A religião tem sido instrumentalizada em favor da manutenção do status quo,
gerando falsa segurança tanto na consciência dos agentes da injustiça, travestidos de
líderes religiosos, quanto na consciência das milhões de pessoas que se deixam iludir
com suas promessas de riqueza e prosperidade. A injustiça deu origem a um estilo de
religião totalmente aderente a seu esquema desumanizador.
Fica a pergunta: Onde estão os Amós latino-americanos, prontos a lutar pelo direito
e pela justiça em favor dos mais pobres? Onde está quem, em nome da fé, coloca-se na
contramão dos esquemas perversos de opressão, abençoados e confirmados por um
modelo de religião feito de propósito para justificar a injustiça que vitimiza os mais
pobres? Onde estão as mentes lúcidas capazes de discernir a realidade e perceber o
triste fim de um projeto de sociedade que exclui e marginaliza os estratos inferiores,
fadado a se contentar com as migalhas que caem da mesa dos ricos?

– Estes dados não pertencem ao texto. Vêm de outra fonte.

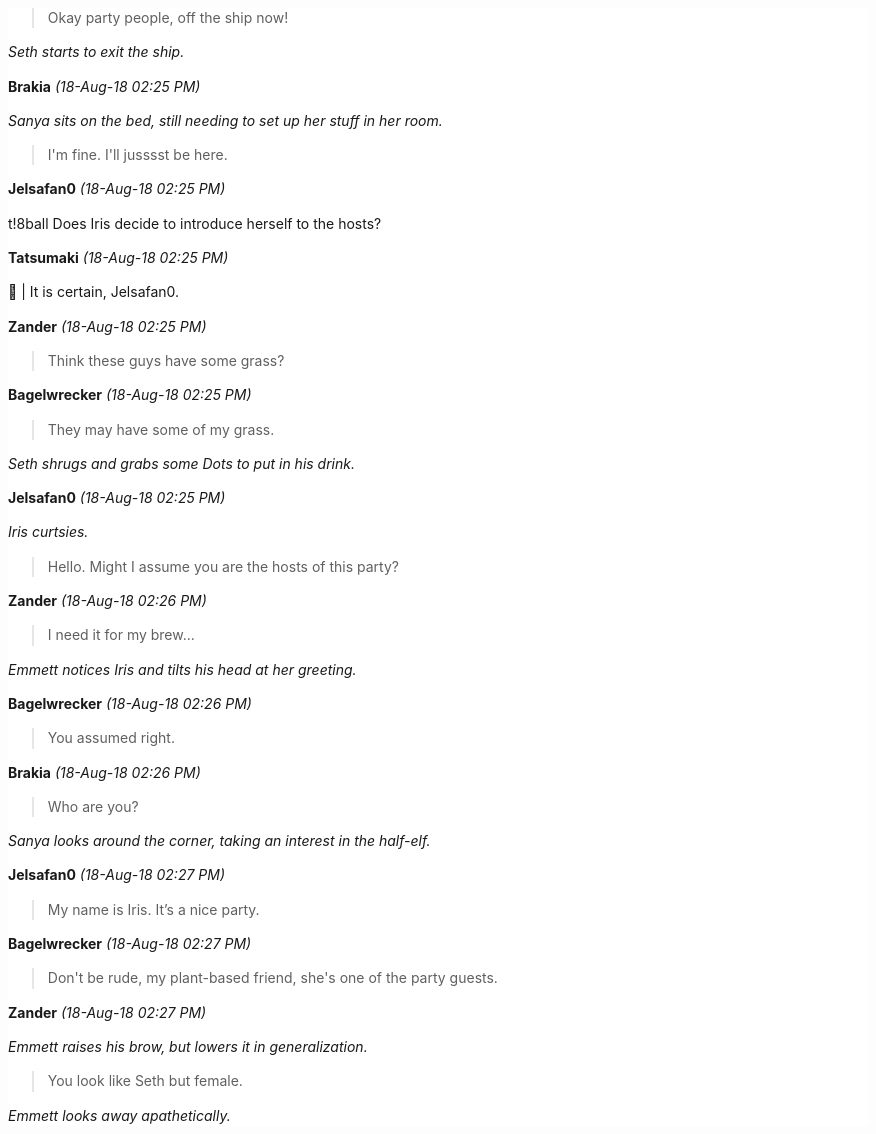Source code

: > Okay party people, off the ship now!

_Seth starts to exit the ship._

**Brakia** _(18-Aug-18 02:25 PM)_

_Sanya sits on the bed, still needing to set up her stuff in her room._

> I'm fine. I'll jusssst be here.

**Jelsafan0** _(18-Aug-18 02:25 PM)_

t!8ball Does Iris decide to introduce herself to the hosts?

**Tatsumaki** _(18-Aug-18 02:25 PM)_

🎱 | It is certain, Jelsafan0.

**Zander** _(18-Aug-18 02:25 PM)_

> Think these guys have some grass?

**Bagelwrecker** _(18-Aug-18 02:25 PM)_

> They may have some of my grass.

_Seth shrugs and grabs some Dots to put in his drink._

**Jelsafan0** _(18-Aug-18 02:25 PM)_

_Iris curtsies._

> Hello. Might I assume you are the hosts of this party?

**Zander** _(18-Aug-18 02:26 PM)_

> I need it for my brew...

_Emmett notices Iris and tilts his head at her greeting._

**Bagelwrecker** _(18-Aug-18 02:26 PM)_

> You assumed right.

**Brakia** _(18-Aug-18 02:26 PM)_

> Who are you?

_Sanya looks around the corner, taking an interest in the half-elf._

**Jelsafan0** _(18-Aug-18 02:27 PM)_

> My name is Iris. It’s a nice party.

**Bagelwrecker** _(18-Aug-18 02:27 PM)_

> Don't be rude, my plant-based friend, she's one of the party guests.

**Zander** _(18-Aug-18 02:27 PM)_

_Emmett raises his brow, but lowers it in generalization._

> You look like Seth but female.

_Emmett looks away apathetically._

Voltar ao testemunho do pastor de Técoa será uma opção sensata para os discípulos
e discípulas de Jesus de Nazaré, comprometidos com o advento do Reino de Deus.
Referências bibliográficas
ALONSO SCHÖKEL, L.; SICRE DIAZ, J. L., Profetas – Comentario II. Madrid: Cristiandad,
1980.
ARANGO, J. R., Opressão e profanação do santo Nome de Deus: Estudo do vocabulário
de Amos 2,7b, Revista de Interpretação Bíblica Latinoamericana nº 11 (1992) p.
43-56 [edição brasileira].
BOVATI, P.; MEYNET, R., La fin d´Israël. Paroles d´Amos. Paris: Cerf, 1994.